Rating's essentially meaningless, as the first two discs or so are peak Final Fantasy, and the back half sadly plummets into the convoluted nonsense that turns me off most JRPGs. What makes this franchise special is the way that gameplay is so often weaved into storytelling - there's narrative tension, for instance, in how this game introduces all its characters (from lowly thieves to high royalty - the Shakespearean aspirations couldn't be clearer), brings them together into a party - then uses big events like "the destruction of a city" to split them apart, jump through time, tell an episodic story through environment and NPC dialogue. The ATE system is amazing - being able to choose between lovely little scenes that deepen the characters and world without shouldering the burden of being "necessary" to the narrative makes them all the more impactful. And the characters are so vivid - Vivi and Steiner, in particular, are cartoonish types that deepen without betraying their established essence - the theatrical performances that bookend the narrative couldn't be more perfect for a game so adept at small-scale dramas.

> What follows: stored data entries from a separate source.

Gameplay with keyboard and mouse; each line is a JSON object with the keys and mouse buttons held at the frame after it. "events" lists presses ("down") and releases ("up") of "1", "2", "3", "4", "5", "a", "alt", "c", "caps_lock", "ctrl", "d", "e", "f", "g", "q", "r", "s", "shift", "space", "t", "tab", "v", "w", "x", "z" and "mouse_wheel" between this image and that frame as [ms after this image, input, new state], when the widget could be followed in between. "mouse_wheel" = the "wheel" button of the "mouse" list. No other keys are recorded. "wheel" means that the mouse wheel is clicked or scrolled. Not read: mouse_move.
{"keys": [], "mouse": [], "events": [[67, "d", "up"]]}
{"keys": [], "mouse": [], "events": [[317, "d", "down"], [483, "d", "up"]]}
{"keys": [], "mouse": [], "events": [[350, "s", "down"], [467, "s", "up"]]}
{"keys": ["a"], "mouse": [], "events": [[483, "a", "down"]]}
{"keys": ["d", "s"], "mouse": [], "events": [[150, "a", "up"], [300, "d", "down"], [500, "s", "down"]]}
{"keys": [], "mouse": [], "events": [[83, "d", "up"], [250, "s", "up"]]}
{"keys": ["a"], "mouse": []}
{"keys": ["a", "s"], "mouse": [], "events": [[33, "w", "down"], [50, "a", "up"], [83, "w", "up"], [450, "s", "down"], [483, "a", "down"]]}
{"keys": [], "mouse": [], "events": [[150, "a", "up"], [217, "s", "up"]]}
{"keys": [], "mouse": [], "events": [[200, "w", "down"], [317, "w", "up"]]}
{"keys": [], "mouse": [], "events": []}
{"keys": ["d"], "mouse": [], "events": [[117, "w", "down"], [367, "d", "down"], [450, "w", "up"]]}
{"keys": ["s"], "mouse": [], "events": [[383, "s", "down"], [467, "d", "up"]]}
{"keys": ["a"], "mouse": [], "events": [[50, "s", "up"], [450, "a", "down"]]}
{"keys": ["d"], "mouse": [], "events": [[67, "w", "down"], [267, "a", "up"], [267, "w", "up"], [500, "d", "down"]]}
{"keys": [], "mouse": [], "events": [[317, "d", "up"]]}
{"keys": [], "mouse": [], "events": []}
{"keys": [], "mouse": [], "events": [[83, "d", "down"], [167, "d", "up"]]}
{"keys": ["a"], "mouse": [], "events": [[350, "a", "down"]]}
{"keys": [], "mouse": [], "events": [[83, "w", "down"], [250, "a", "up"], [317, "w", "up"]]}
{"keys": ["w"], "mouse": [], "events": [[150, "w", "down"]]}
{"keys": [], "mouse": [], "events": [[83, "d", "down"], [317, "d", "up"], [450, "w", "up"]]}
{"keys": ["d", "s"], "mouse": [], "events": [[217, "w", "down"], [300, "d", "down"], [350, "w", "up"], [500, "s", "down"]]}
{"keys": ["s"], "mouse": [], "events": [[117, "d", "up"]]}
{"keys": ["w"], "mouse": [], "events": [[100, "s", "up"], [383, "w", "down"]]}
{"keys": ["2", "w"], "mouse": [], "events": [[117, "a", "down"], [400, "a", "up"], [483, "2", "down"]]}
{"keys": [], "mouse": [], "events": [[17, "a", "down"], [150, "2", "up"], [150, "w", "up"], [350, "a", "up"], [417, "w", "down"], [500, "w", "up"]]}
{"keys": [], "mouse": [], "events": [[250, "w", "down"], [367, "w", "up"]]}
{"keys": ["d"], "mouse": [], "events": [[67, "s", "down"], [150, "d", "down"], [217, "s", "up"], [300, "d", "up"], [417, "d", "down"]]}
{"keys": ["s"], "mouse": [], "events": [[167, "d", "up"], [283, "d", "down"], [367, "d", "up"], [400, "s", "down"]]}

So why do we have to travel between dimensions and defeat God? Again? Final Fantasy VII earned its planet-sized ambition, but it doesn't fit here - once you get to freely choose your party and the dull villains (never the best part of these games) take centre stage, all the air goes out of the balloon. It doesn't help that the game has virtually no interest in the fundamentals of the genre - battles are perfunctory (and incessant), the card game is stupider than ever, the side quests mostly involving catching frogs, etc etc. Perhaps VII's success trapped the company into catering to expectations, but I wish it hadn't. There's such mastery in its visual storytelling, tone, music - even translation this time around - that I wish it played to its strengths throughout.